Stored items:
Start

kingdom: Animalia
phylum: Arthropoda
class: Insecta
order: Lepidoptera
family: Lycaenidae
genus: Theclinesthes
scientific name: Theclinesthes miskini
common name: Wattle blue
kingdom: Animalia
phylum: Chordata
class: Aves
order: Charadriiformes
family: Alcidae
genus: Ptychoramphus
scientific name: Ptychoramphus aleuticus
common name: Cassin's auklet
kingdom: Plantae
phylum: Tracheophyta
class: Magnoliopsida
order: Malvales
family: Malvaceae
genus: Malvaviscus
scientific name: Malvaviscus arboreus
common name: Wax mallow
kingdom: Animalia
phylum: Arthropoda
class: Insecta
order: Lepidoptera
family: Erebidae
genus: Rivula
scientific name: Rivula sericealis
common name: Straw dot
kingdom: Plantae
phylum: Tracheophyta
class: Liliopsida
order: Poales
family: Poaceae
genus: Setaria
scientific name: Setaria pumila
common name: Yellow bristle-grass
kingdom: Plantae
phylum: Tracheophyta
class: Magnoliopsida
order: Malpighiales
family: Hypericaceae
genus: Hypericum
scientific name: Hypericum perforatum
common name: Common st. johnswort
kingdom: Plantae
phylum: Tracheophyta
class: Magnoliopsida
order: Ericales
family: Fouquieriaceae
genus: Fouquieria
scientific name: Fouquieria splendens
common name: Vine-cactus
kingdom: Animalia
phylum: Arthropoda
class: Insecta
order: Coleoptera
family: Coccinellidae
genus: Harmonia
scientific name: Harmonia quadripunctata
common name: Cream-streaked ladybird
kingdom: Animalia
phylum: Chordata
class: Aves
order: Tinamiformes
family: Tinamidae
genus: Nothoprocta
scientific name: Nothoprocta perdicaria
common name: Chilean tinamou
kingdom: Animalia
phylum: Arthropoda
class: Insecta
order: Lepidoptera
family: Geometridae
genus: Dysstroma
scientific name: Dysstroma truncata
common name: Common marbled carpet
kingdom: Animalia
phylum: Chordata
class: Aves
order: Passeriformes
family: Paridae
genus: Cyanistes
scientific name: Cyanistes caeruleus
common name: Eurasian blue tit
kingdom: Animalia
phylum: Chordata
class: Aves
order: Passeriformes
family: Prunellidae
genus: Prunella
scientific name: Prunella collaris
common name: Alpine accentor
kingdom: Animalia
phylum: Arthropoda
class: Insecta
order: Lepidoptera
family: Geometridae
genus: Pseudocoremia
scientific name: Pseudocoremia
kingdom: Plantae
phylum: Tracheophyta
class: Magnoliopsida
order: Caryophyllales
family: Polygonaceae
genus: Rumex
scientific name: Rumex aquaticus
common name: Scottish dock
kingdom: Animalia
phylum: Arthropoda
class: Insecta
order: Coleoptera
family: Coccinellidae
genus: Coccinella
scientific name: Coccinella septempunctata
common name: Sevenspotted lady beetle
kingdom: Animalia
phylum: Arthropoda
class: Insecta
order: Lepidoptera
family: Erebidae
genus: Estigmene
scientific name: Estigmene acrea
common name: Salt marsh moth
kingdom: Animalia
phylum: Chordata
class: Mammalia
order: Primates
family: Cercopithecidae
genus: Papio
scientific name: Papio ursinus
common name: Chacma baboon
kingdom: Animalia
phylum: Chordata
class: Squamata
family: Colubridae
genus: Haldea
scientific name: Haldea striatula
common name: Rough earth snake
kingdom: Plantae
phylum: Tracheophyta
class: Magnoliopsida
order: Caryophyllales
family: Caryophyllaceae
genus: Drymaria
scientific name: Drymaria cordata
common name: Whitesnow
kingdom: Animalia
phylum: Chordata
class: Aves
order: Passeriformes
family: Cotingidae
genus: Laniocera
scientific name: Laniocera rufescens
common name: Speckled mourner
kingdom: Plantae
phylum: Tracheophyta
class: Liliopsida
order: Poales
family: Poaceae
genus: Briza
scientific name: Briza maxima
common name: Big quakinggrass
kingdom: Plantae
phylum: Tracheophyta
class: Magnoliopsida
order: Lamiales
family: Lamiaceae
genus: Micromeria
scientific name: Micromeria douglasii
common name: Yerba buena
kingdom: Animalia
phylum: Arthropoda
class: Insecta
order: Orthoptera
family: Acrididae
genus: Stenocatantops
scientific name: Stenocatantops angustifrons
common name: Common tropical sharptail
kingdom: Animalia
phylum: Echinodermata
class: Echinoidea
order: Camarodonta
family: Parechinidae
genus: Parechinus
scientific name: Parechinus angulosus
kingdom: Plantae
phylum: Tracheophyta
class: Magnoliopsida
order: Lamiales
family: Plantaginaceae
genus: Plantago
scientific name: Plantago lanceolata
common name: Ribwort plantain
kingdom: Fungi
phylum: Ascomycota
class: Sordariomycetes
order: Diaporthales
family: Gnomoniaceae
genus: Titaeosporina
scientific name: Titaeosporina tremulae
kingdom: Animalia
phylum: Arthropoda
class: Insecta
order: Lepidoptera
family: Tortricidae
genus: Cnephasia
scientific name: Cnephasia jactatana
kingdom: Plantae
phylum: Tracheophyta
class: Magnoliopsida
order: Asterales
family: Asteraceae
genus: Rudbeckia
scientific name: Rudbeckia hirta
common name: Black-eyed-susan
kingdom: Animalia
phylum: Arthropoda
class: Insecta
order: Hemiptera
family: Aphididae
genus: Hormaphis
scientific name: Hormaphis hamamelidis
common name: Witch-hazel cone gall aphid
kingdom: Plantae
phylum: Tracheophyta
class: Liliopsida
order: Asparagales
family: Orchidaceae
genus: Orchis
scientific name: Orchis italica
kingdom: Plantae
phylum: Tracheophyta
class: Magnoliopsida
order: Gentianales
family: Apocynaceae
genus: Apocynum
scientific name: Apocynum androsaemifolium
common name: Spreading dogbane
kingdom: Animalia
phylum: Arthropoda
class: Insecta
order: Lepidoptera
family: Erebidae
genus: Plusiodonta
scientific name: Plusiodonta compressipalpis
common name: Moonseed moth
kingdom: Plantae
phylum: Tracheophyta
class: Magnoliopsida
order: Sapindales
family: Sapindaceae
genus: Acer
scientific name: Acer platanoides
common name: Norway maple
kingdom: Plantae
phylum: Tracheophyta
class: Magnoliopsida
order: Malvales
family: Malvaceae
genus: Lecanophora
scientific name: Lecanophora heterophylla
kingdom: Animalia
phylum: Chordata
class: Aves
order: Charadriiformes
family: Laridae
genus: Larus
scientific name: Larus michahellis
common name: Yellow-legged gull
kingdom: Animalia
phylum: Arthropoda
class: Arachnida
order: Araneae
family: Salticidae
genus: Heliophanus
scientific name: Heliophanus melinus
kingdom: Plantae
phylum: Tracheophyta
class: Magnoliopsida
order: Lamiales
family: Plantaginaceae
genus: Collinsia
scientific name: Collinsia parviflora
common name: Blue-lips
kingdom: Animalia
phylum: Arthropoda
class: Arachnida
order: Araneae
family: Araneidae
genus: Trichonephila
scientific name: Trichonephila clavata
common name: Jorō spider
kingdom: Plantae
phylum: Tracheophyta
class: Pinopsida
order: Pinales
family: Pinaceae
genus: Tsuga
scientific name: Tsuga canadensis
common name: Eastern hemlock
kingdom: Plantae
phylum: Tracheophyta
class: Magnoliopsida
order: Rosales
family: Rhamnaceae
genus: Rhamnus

End

**WHAT YOU WILL DO**
Edit the items above by changing "common name" to "vernacular name" wherever it occurs, and leave every other part of the lines as it stands.

**EXERCISE RESPONSE**
kingdom: Animalia
phylum: Arthropoda
class: Insecta
order: Lepidoptera
family: Lycaenidae
genus: Theclinesthes
scientific name: Theclinesthes miskini
vernacular name: Wattle blue
kingdom: Animalia
phylum: Chordata
class: Aves
order: Charadriiformes
family: Alcidae
genus: Ptychoramphus
scientific name: Ptychoramphus aleuticus
vernacular name: Cassin's auklet
kingdom: Plantae
phylum: Tracheophyta
class: Magnoliopsida
order: Malvales
family: Malvaceae
genus: Malvaviscus
scientific name: Malvaviscus arboreus
vernacular name: Wax mallow
kingdom: Animalia
phylum: Arthropoda
class: Insecta
order: Lepidoptera
family: Erebidae
genus: Rivula
scientific name: Rivula sericealis
vernacular name: Straw dot
kingdom: Plantae
phylum: Tracheophyta
class: Liliopsida
order: Poales
family: Poaceae
genus: Setaria
scientific name: Setaria pumila
vernacular name: Yellow bristle-grass
kingdom: Plantae
phylum: Tracheophyta
class: Magnoliopsida
order: Malpighiales
family: Hypericaceae
genus: Hypericum
scientific name: Hypericum perforatum
vernacular name: Common st. johnswort
kingdom: Plantae
phylum: Tracheophyta
class: Magnoliopsida
order: Ericales
family: Fouquieriaceae
genus: Fouquieria
scientific name: Fouquieria splendens
vernacular name: Vine-cactus
kingdom: Animalia
phylum: Arthropoda
class: Insecta
order: Coleoptera
family: Coccinellidae
genus: Harmonia
scientific name: Harmonia quadripunctata
vernacular name: Cream-streaked ladybird
kingdom: Animalia
phylum: Chordata
class: Aves
order: Tinamiformes
family: Tinamidae
genus: Nothoprocta
scientific name: Nothoprocta perdicaria
vernacular name: Chilean tinamou
kingdom: Animalia
phylum: Arthropoda
class: Insecta
order: Lepidoptera
family: Geometridae
genus: Dysstroma
scientific name: Dysstroma truncata
vernacular name: Common marbled carpet
kingdom: Animalia
phylum: Chordata
class: Aves
order: Passeriformes
family: Paridae
genus: Cyanistes
scientific name: Cyanistes caeruleus
vernacular name: Eurasian blue tit
kingdom: Animalia
phylum: Chordata
class: Aves
order: Passeriformes
family: Prunellidae
genus: Prunella
scientific name: Prunella collaris
vernacular name: Alpine accentor
kingdom: Animalia
phylum: Arthropoda
class: Insecta
order: Lepidoptera
family: Geometridae
genus: Pseudocoremia
scientific name: Pseudocoremia
kingdom: Plantae
phylum: Tracheophyta
class: Magnoliopsida
order: Caryophyllales
family: Polygonaceae
genus: Rumex
scientific name: Rumex aquaticus
vernacular name: Scottish dock
kingdom: Animalia
phylum: Arthropoda
class: Insecta
order: Coleoptera
family: Coccinellidae
genus: Coccinella
scientific name: Coccinella septempunctata
vernacular name: Sevenspotted lady beetle
kingdom: Animalia
phylum: Arthropoda
class: Insecta
order: Lepidoptera
family: Erebidae
genus: Estigmene
scientific name: Estigmene acrea
vernacular name: Salt marsh moth
kingdom: Animalia
phylum: Chordata
class: Mammalia
order: Primates
family: Cercopithecidae
genus: Papio
scientific name: Papio ursinus
vernacular name: Chacma baboon
kingdom: Animalia
phylum: Chordata
class: Squamata
family: Colubridae
genus: Haldea
scientific name: Haldea striatula
vernacular name: Rough earth snake
kingdom: Plantae
phylum: Tracheophyta
class: Magnoliopsida
order: Caryophyllales
family: Caryophyllaceae
genus: Drymaria
scientific name: Drymaria cordata
vernacular name: Whitesnow
kingdom: Animalia
phylum: Chordata
class: Aves
order: Passeriformes
family: Cotingidae
genus: Laniocera
scientific name: Laniocera rufescens
vernacular name: Speckled mourner
kingdom: Plantae
phylum: Tracheophyta
class: Liliopsida
order: Poales
family: Poaceae
genus: Briza
scientific name: Briza maxima
vernacular name: Big quakinggrass
kingdom: Plantae
phylum: Tracheophyta
class: Magnoliopsida
order: Lamiales
family: Lamiaceae
genus: Micromeria
scientific name: Micromeria douglasii
vernacular name: Yerba buena
kingdom: Animalia
phylum: Arthropoda
class: Insecta
order: Orthoptera
family: Acrididae
genus: Stenocatantops
scientific name: Stenocatantops angustifrons
vernacular name: Common tropical sharptail
kingdom: Animalia
phylum: Echinodermata
class: Echinoidea
order: Camarodonta
family: Parechinidae
genus: Parechinus
scientific name: Parechinus angulosus
kingdom: Plantae
phylum: Tracheophyta
class: Magnoliopsida
order: Lamiales
family: Plantaginaceae
genus: Plantago
scientific name: Plantago lanceolata
vernacular name: Ribwort plantain
kingdom: Fungi
phylum: Ascomycota
class: Sordariomycetes
order: Diaporthales
family: Gnomoniaceae
genus: Titaeosporina
scientific name: Titaeosporina tremulae
kingdom: Animalia
phylum: Arthropoda
class: Insecta
order: Lepidoptera
family: Tortricidae
genus: Cnephasia
scientific name: Cnephasia jactatana
kingdom: Plantae
phylum: Tracheophyta
class: Magnoliopsida
order: Asterales
family: Asteraceae
genus: Rudbeckia
scientific name: Rudbeckia hirta
vernacular name: Black-eyed-susan
kingdom: Animalia
phylum: Arthropoda
class: Insecta
order: Hemiptera
family: Aphididae
genus: Hormaphis
scientific name: Hormaphis hamamelidis
vernacular name: Witch-hazel cone gall aphid
kingdom: Plantae
phylum: Tracheophyta
class: Liliopsida
order: Asparagales
family: Orchidaceae
genus: Orchis
scientific name: Orchis italica
kingdom: Plantae
phylum: Tracheophyta
class: Magnoliopsida
order: Gentianales
family: Apocynaceae
genus: Apocynum
scientific name: Apocynum androsaemifolium
vernacular name: Spreading dogbane
kingdom: Animalia
phylum: Arthropoda
class: Insecta
order: Lepidoptera
family: Erebidae
genus: Plusiodonta
scientific name: Plusiodonta compressipalpis
vernacular name: Moonseed moth
kingdom: Plantae
phylum: Tracheophyta
class: Magnoliopsida
order: Sapindales
family: Sapindaceae
genus: Acer
scientific name: Acer platanoides
vernacular name: Norway maple
kingdom: Plantae
phylum: Tracheophyta
class: Magnoliopsida
order: Malvales
family: Malvaceae
genus: Lecanophora
scientific name: Lecanophora heterophylla
kingdom: Animalia
phylum: Chordata
class: Aves
order: Charadriiformes
family: Laridae
genus: Larus
scientific name: Larus michahellis
vernacular name: Yellow-legged gull
kingdom: Animalia
phylum: Arthropoda
class: Arachnida
order: Araneae
family: Salticidae
genus: Heliophanus
scientific name: Heliophanus melinus
kingdom: Plantae
phylum: Tracheophyta
class: Magnoliopsida
order: Lamiales
family: Plantaginaceae
genus: Collinsia
scientific name: Collinsia parviflora
vernacular name: Blue-lips
kingdom: Animalia
phylum: Arthropoda
class: Arachnida
order: Araneae
family: Araneidae
genus: Trichonephila
scientific name: Trichonephila clavata
vernacular name: Jorō spider
kingdom: Plantae
phylum: Tracheophyta
class: Pinopsida
order: Pinales
family: Pinaceae
genus: Tsuga
scientific name: Tsuga canadensis
vernacular name: Eastern hemlock
kingdom: Plantae
phylum: Tracheophyta
class: Magnoliopsida
order: Rosales
family: Rhamnaceae
genus: Rhamnus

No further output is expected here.